By the end of the century, the mean summer temperature in India could increase by as much as five degrees Celsius.
The number of days of extreme heat could increase by more than a month and the number of warm nights could more than double. The amount of rain is projected to increase by as much as 40 percent, but the frequency of extreme rain events will also increase, as will the number and length of droughts.
Under these conditions, by 2035, yields for India’s major food crops will decline by as much as 10 percent.
Rising temperatures and the increase in extreme heat will make living and working conditions unbearable and reduce the productivity of farmers, agricultural laborers and livestock used for draught power. Livestock will also struggle with the heat and the reduction of available fodder.
India’s annual monsoon rains provide 75 percent of the water used in agricultural production. Without adaptation actions, agricultural productivity in India could decline by as much as 25 percent; the productivity of small-scale rain-fed farms could decline by as much as 50 percent.
Indian Farmers are Adapting
India’s rural areas will experience significant transformation as the climate changes, but farmers can adapt to climate change through practices that increase their productivity and strengthen their resilience.

──────────

Task instructions:
1. Give each percentage figure in the passage on climate change and Indian agriculture, along with what it measures.
2. Pick up the passage on climate change and Indian agriculture after its final sentence and continue writing it.

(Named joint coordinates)

──────────

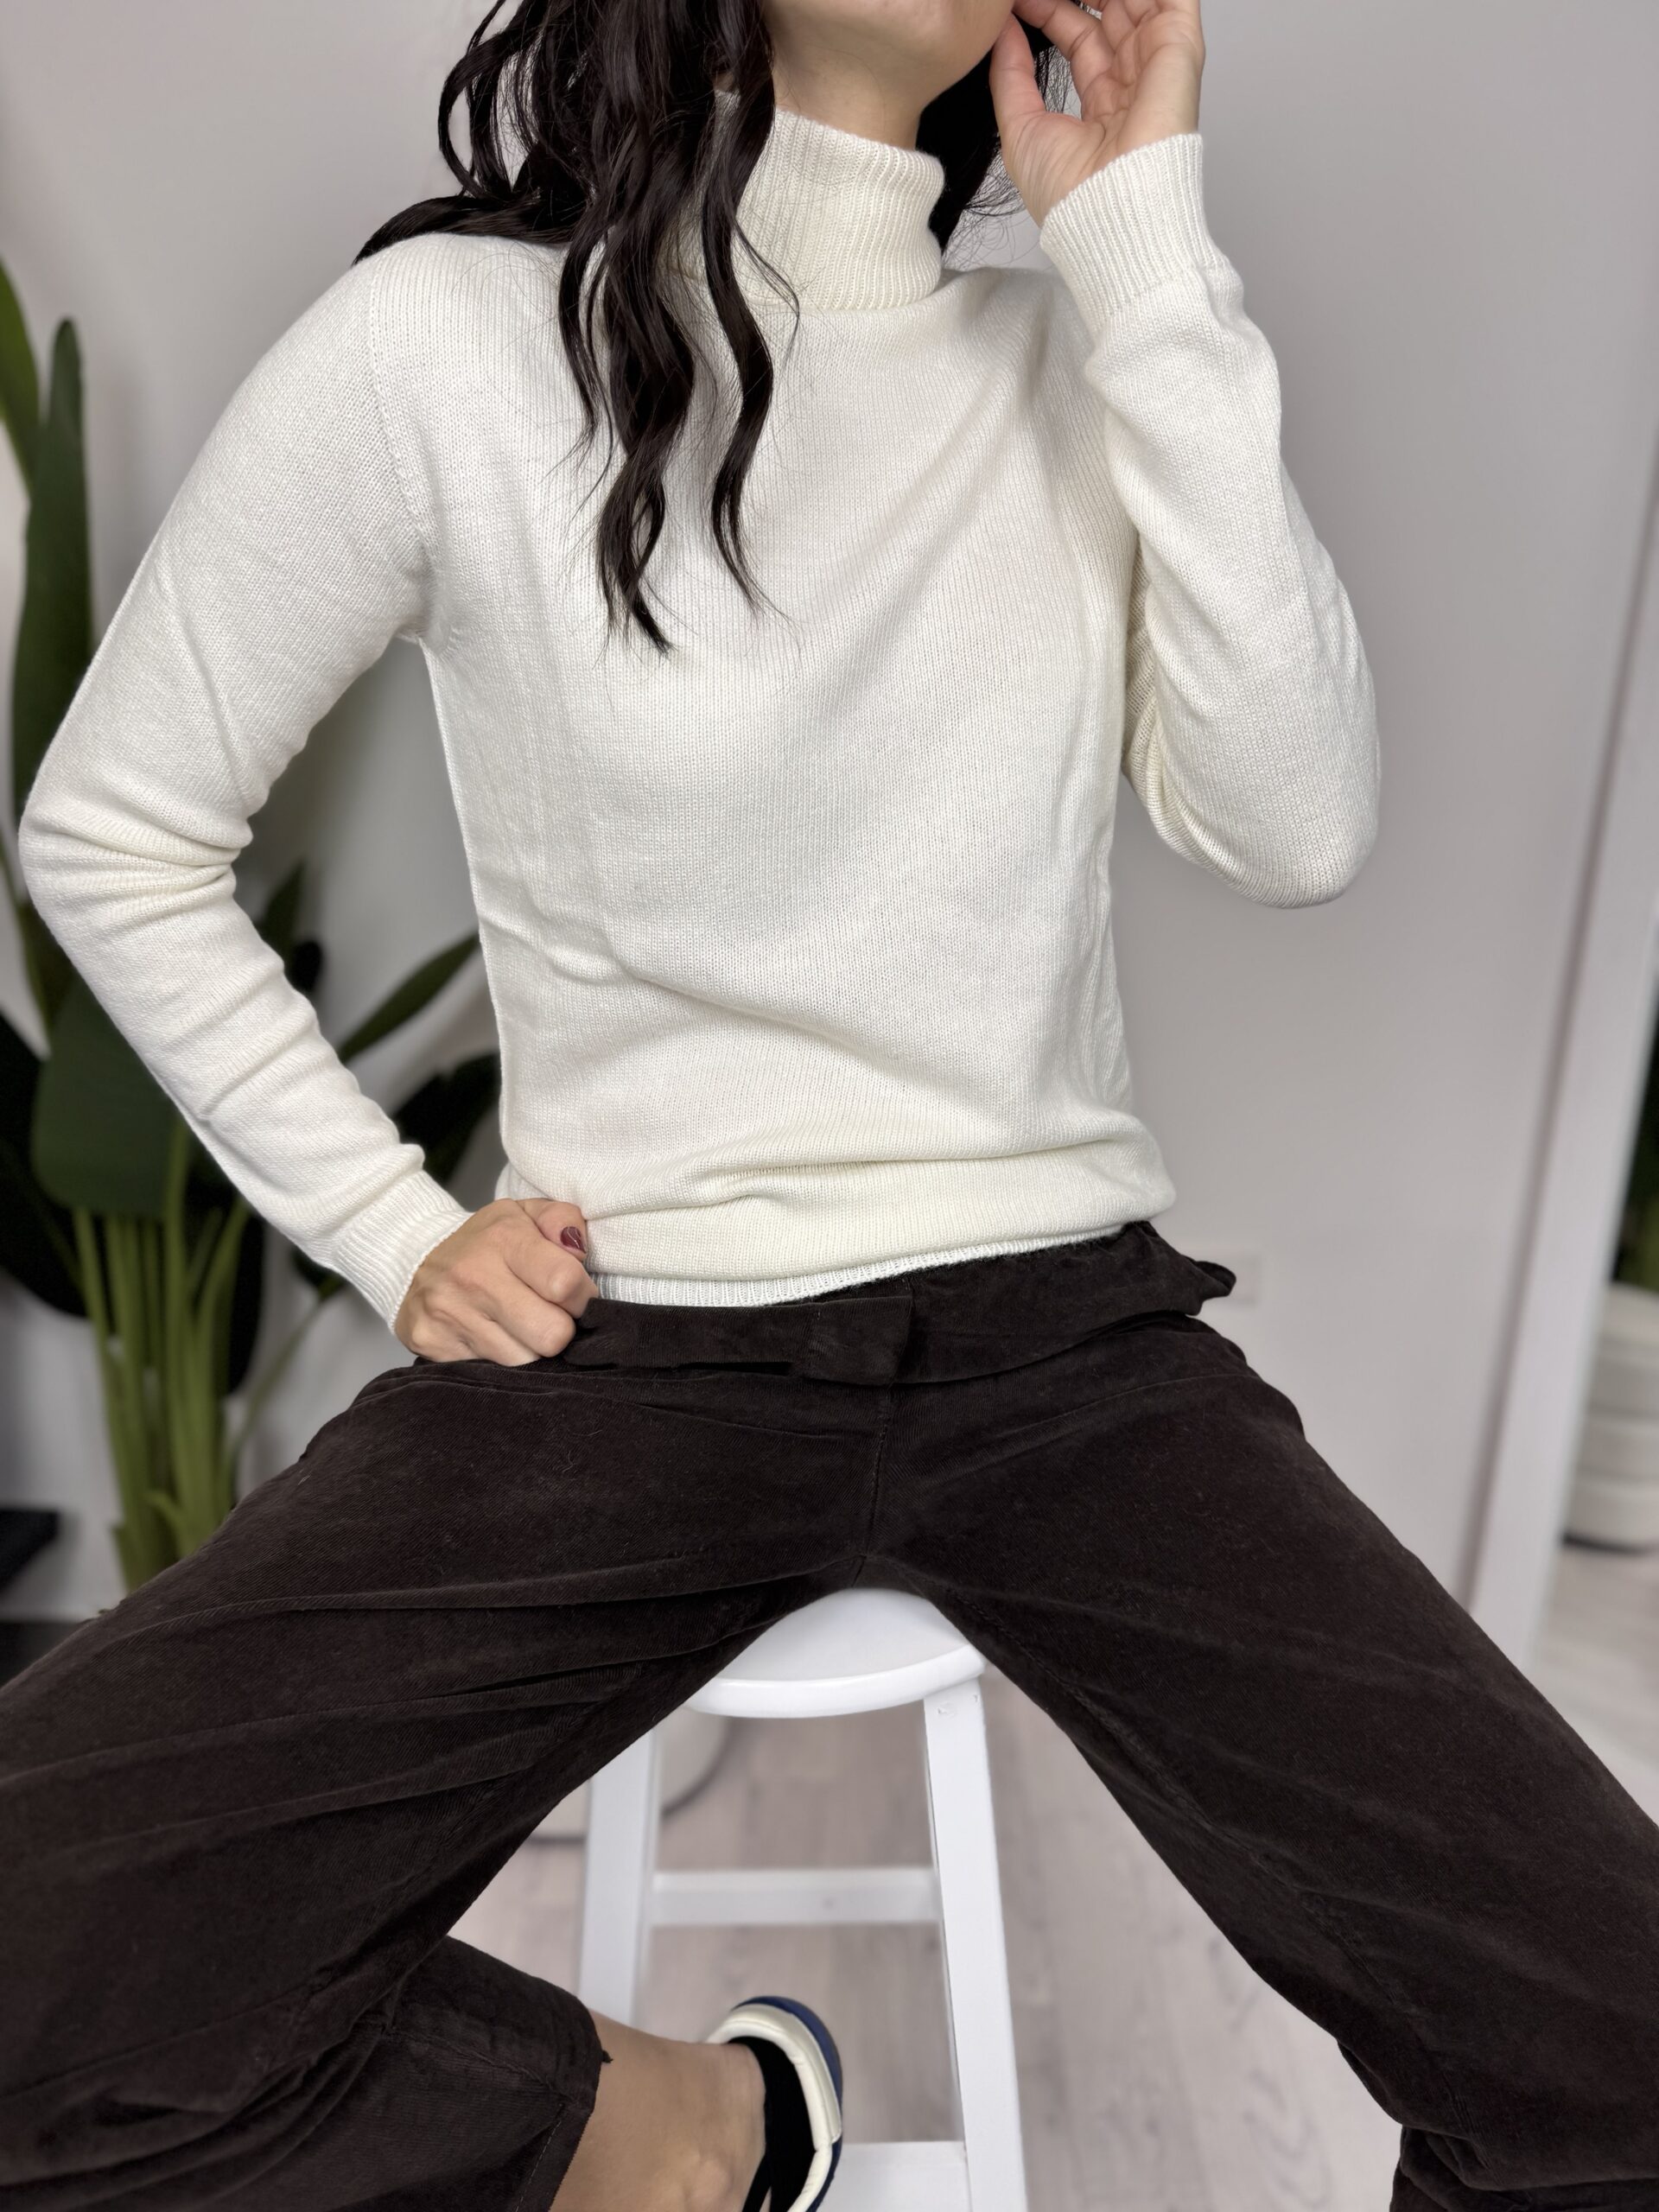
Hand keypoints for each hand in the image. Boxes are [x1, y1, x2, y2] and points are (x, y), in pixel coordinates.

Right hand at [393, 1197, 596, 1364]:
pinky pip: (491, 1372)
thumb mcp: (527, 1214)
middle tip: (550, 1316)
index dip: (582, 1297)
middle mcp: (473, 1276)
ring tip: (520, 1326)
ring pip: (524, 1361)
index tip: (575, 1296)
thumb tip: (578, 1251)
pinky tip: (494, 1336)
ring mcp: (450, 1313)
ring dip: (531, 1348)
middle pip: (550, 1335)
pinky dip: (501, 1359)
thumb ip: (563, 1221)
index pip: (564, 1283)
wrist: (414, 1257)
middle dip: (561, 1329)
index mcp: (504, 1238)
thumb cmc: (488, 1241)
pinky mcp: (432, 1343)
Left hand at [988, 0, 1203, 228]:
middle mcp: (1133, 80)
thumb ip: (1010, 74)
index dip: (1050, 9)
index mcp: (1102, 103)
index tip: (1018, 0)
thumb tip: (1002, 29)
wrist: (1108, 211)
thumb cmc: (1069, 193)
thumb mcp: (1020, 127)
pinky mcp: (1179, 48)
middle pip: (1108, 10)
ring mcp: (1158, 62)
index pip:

──────────

Set of answers:
1.
- 40 percent: the projected increase in the amount of rain
- 10 percent: the decline in yields for India's major food crops by 2035
- 75 percent: the share of water used in agricultural production that India's annual monsoon rains provide
- 25 percent: the possible decline in agricultural productivity in India without adaptation actions
- 50 percent: the possible decline in productivity of small-scale rain-fed farms

2.
Minimal tillage, intercropping and nutrient management improves the nutrient content in the soil. Hybrid crops are bred to tolerate stressful conditions. Agronomic information, weather data and crop or livestock insurance help farmers manage the risks from extreme weather and market disruptions.
Water harvesting and drip irrigation conserve monsoon rainwater. To encourage farmers to improve their water management, the Indian central and state governments offer subsidies to install micro-irrigation systems.
Did You Know? By 2050, India will use 1,450 cubic kilometers of water per year for agriculture and other purposes – three times the volume of Lake Erie in the U.S.
Adoption of climate-smart agriculture is still low across all farming sizes. Medium-scale farmers with access to financing and agronomic training are more likely to try climate adaptation practices and technologies, where as small-scale farmers with fewer resources are less willing to take risks.